** Work to complete **
A. For each of the following statements, state whether it agrees with the text on world model drift detection below. Answer yes or no, and quote the words of the text that settle it.
(i) The testbed is a single-player Doom world model.
(ii) The proposed approach sets out to detect drift instead of preventing it.
(iii) The usual response to drift is to extend the context window or compress memory more efficiently.
B. Write the next passage of the text on world model drift detection, picking up after its final sentence.

(Selected excerpt Opens)

← Home

World Model Drift Detection in Multiplayer Environments:
A CLIP-Based Approach

Alec Yiu, Ryan Po1, Gordon Wetzstein1

1Stanford University

Look at the wall HARDER, you may drift!

Intro

World models drift, from game simulation (GameNGen, Oasis), autonomous driving (GAIA-1, Vista), robotics (UniSim, Genie, DVA), they generate long enough and prediction errors compound until the output no longer matches reality. The usual response is to extend the context window or compress memory more efficiently.

Let's takes a different approach: instead of preventing drift, detect it. And what you do after is another question. Steer the next frame? Reset? Integrate it inside the loss function...

The testbed is a multiplayer Doom world model (MultiGen [1]) with shared state memory for multiple players & one consistent world. Drift here is especially destructive because one player's divergence corrupts the shared state for everyone.

(Selected excerpt Closes)
(Data Opens)

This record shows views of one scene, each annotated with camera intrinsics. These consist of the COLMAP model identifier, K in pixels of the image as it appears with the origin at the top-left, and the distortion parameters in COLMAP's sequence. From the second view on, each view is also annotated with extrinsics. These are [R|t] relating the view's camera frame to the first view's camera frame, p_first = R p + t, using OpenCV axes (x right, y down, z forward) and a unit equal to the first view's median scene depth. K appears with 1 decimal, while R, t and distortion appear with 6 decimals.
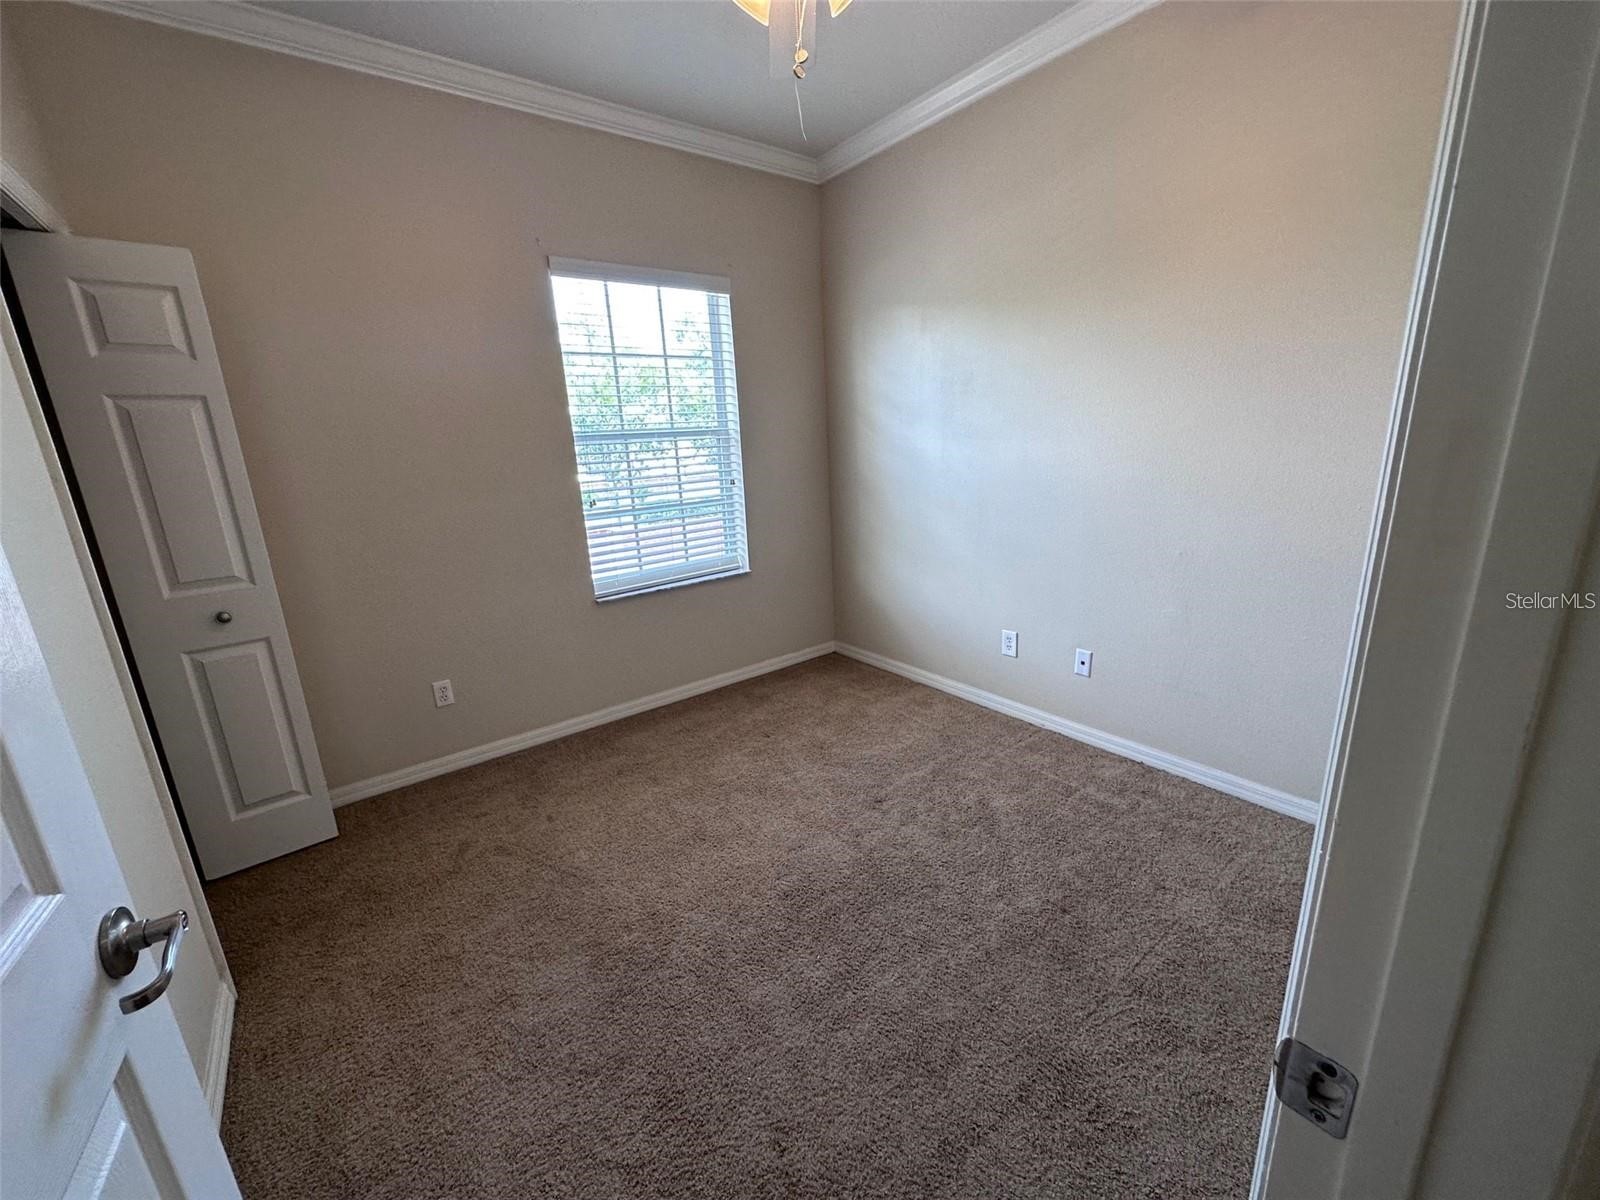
lens RADIAL K [[638.7, 0, 800.0], [0, 638.7, 600.0], [0, 0, 1]] dist [0.001475, -0.000068]
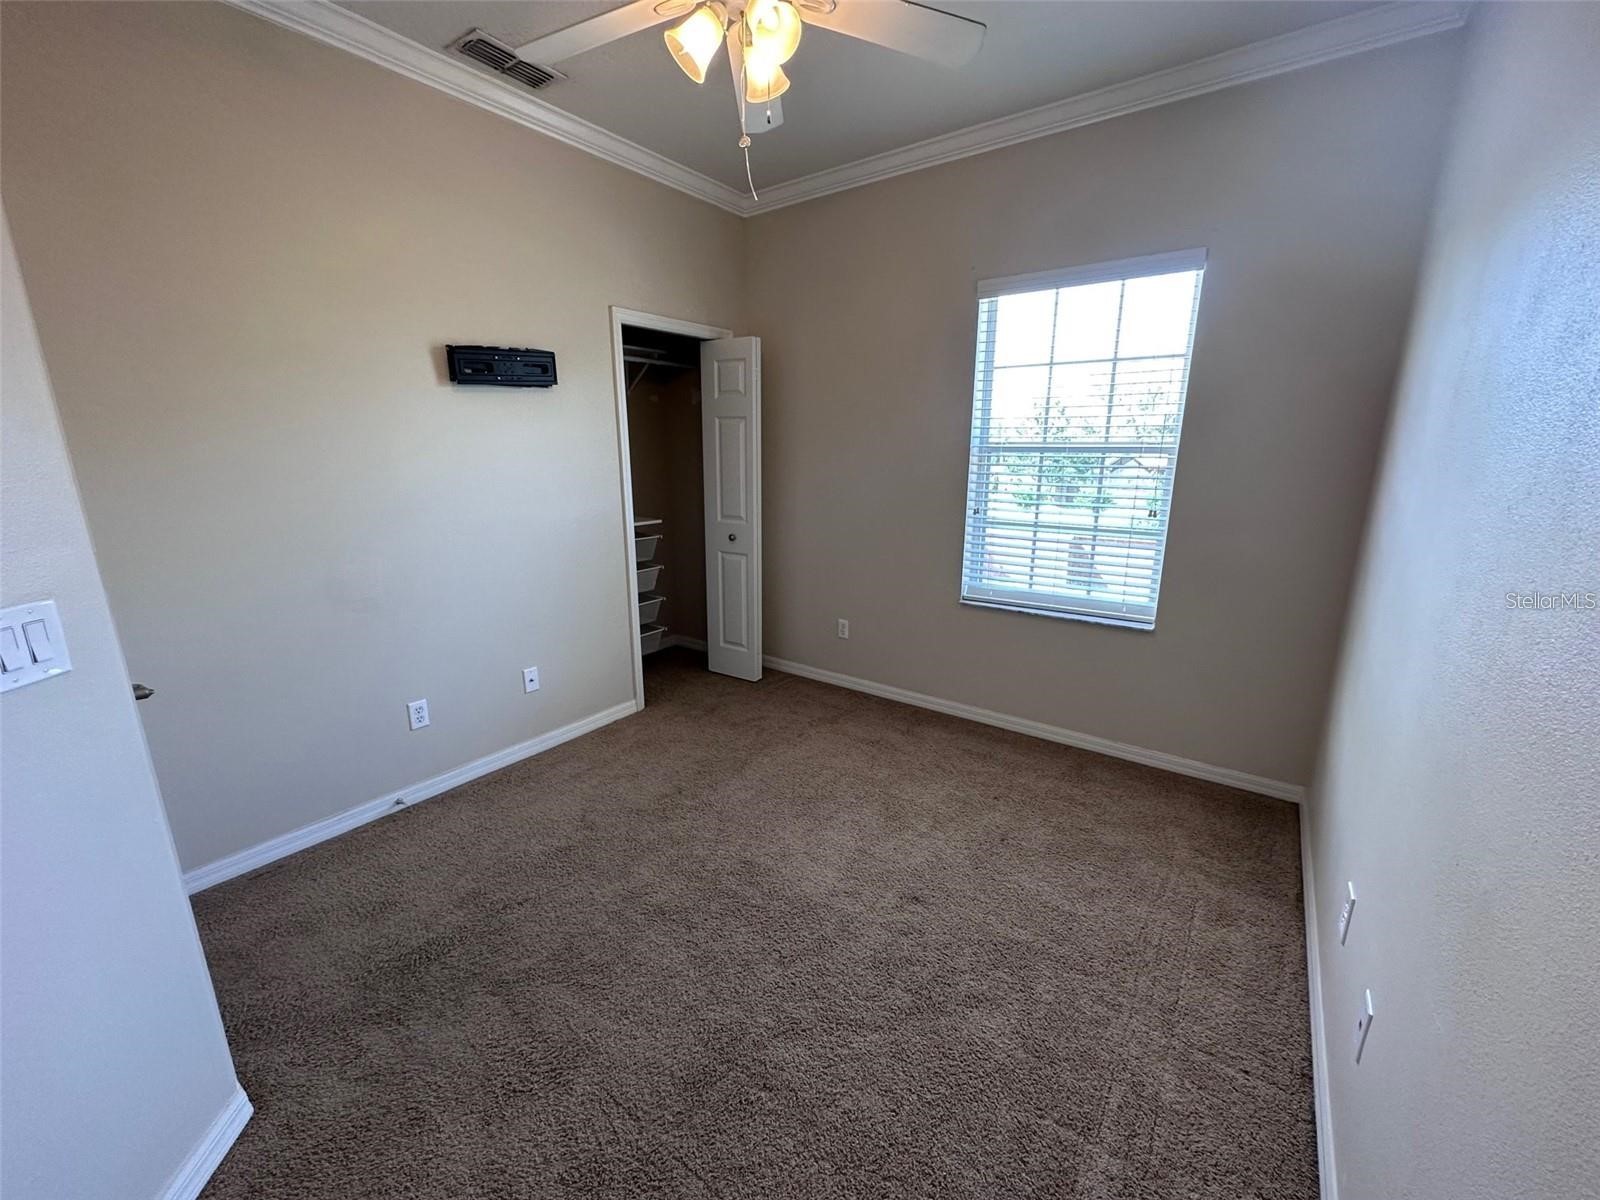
lens RADIAL K [[638.7, 0, 800.0], [0, 638.7, 600.0], [0, 0, 1]] dist [0.001475, -0.000068]
pose [[0.283790, 0.274332, -0.918806, 0.630784], [-0.256260, 0.945048, 0.203016, -0.160372], [0.924010, 0.177839, 0.338495, 0.424774]]
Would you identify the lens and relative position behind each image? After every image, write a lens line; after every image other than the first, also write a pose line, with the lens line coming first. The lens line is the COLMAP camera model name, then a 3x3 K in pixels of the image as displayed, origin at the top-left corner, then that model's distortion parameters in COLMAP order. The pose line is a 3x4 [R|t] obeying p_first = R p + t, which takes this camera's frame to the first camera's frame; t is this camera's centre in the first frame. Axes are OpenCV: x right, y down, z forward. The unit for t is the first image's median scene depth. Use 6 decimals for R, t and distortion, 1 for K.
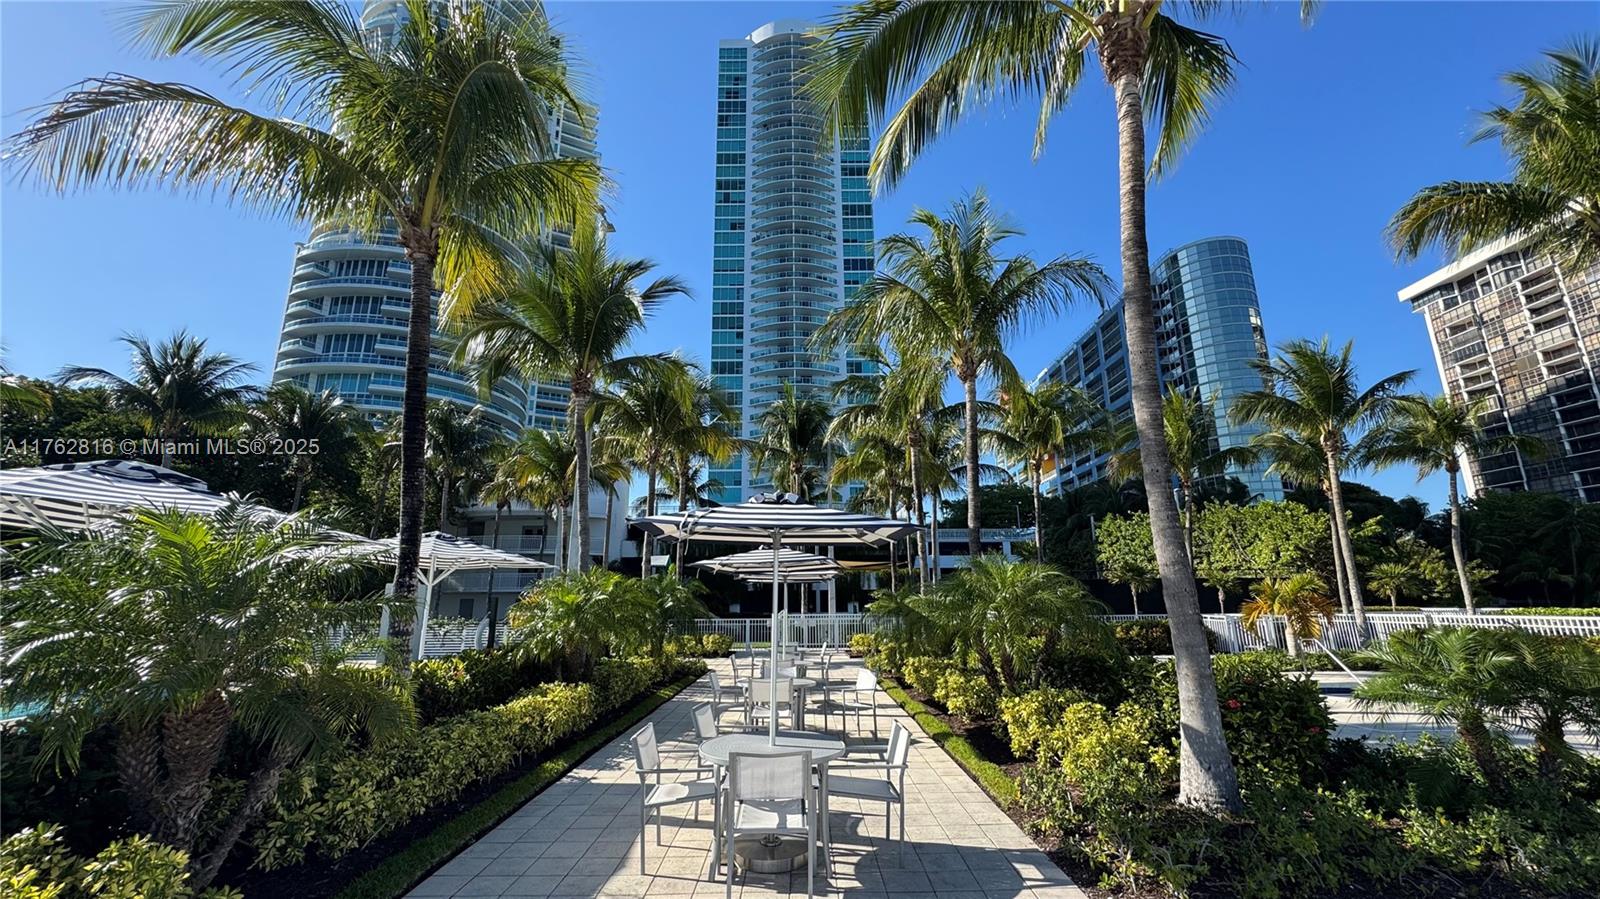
lens RADIAL K [[638.1, 0, 797.7], [0, 638.1, 451.5], [0, 0, 1]] dist [-0.002707, 0.000242]
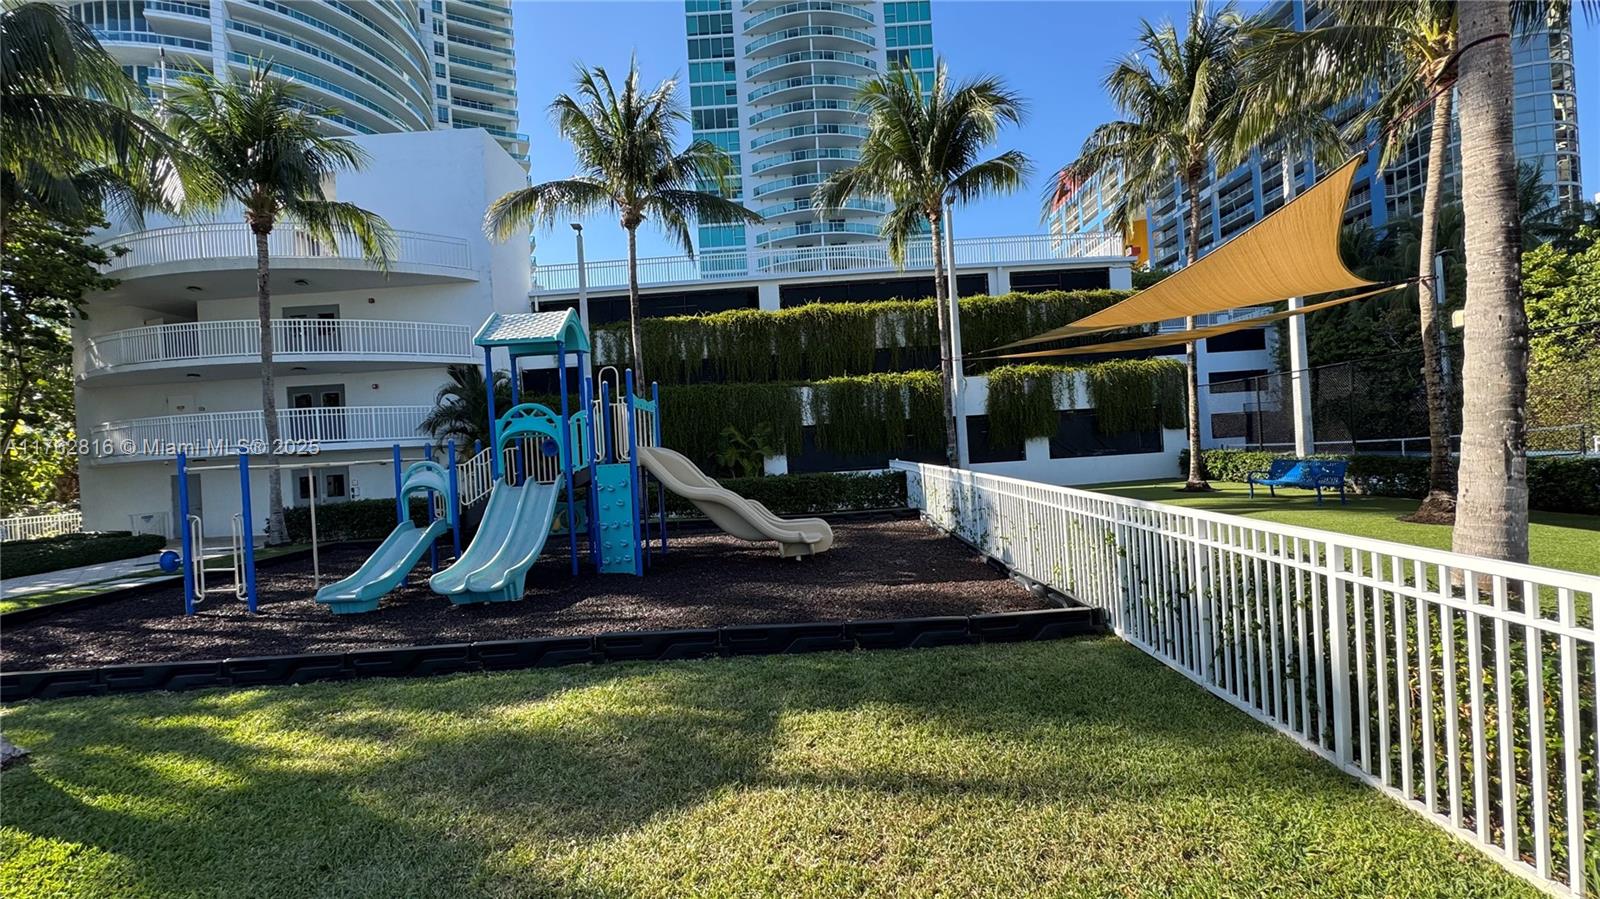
lens RADIAL K [[638.1, 0, 797.4], [0, 638.1, 452.2], [0, 0, 1]] dist [-0.002707, 0.000242]
pose [[0.998707, -0.050272, -0.007567, -0.036488], [0.050637, 0.970453, 0.235918, 0.059925], [-0.004517, -0.235996, 0.971744, 0.257621]]
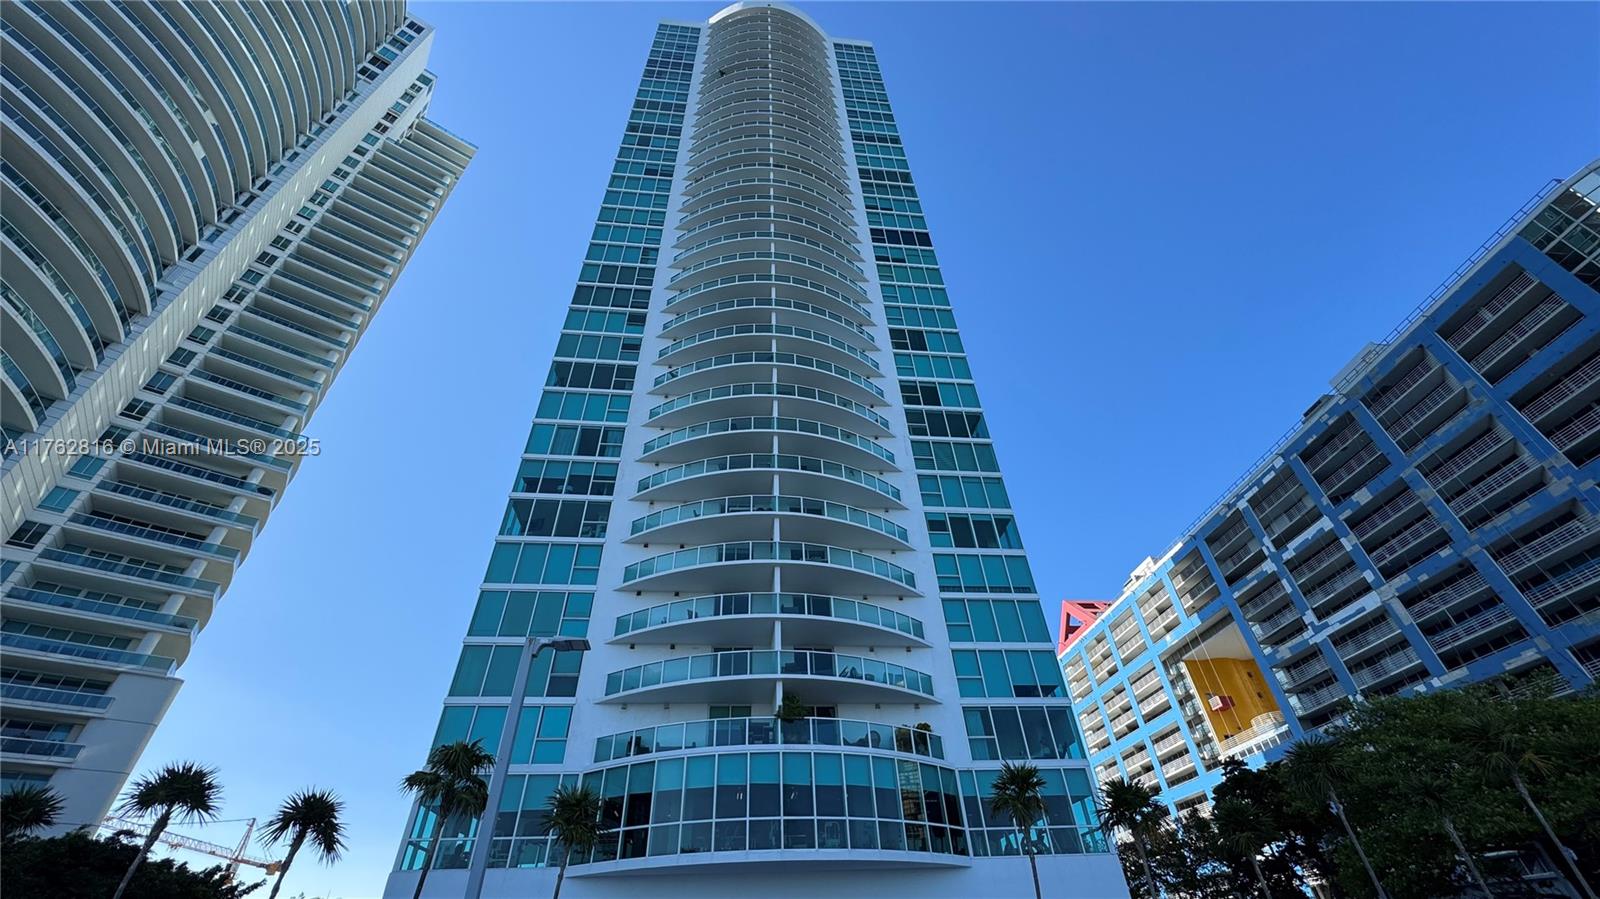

(Data Closes)

** Task-by-task outputs **
A.
(i) No: "The testbed is a multiplayer Doom world model (MultiGen [1]) with shared state memory for multiple players & one consistent world."
(ii) Yes: "instead of preventing drift, detect it."
(iii) Yes: "The usual response is to extend the context window or compress memory more efficiently."

B.
The detector borrows from CLIP [2]: match image latents to map coordinates via contrastive learning. Low cosine similarity means the frame doesn't belong at that player's view. Small model, thousands of frames per second at inference, idea applicable to any world model conditioned on position or pose.


Results

To demonstrate the detector's behaviour on held-out test data, each video isolates one variable to show what the model is actually sensitive to.

Detecting image latent drift (Varying the input latent)

Fix the position to the ground truth. Walk through a segment of frames, from the GT frame, moving around, and returning to GT. The OOD score stays low near the GT frame (where the latent actually matches the position) and rises as the latent drifts further away in the episode. This is the primary use case: detecting when the world model's output no longer matches where the player is.

Detecting position drift (Varying the position)

Fix the image latent to the ground truth frame. Move the position in a spiral outward from GT, then sweep yaw ±90°. The OOD score correlates with the displacement, rising as position diverges and returns to baseline when the position comes back. The yaw sweep shows the model is also sensitive to orientation, not just XY.


Architecture

CLIP [2]-style dual encoder. Two independent encoders project into the same embedding space. The cosine similarity between them is the matching score after spatial calibration.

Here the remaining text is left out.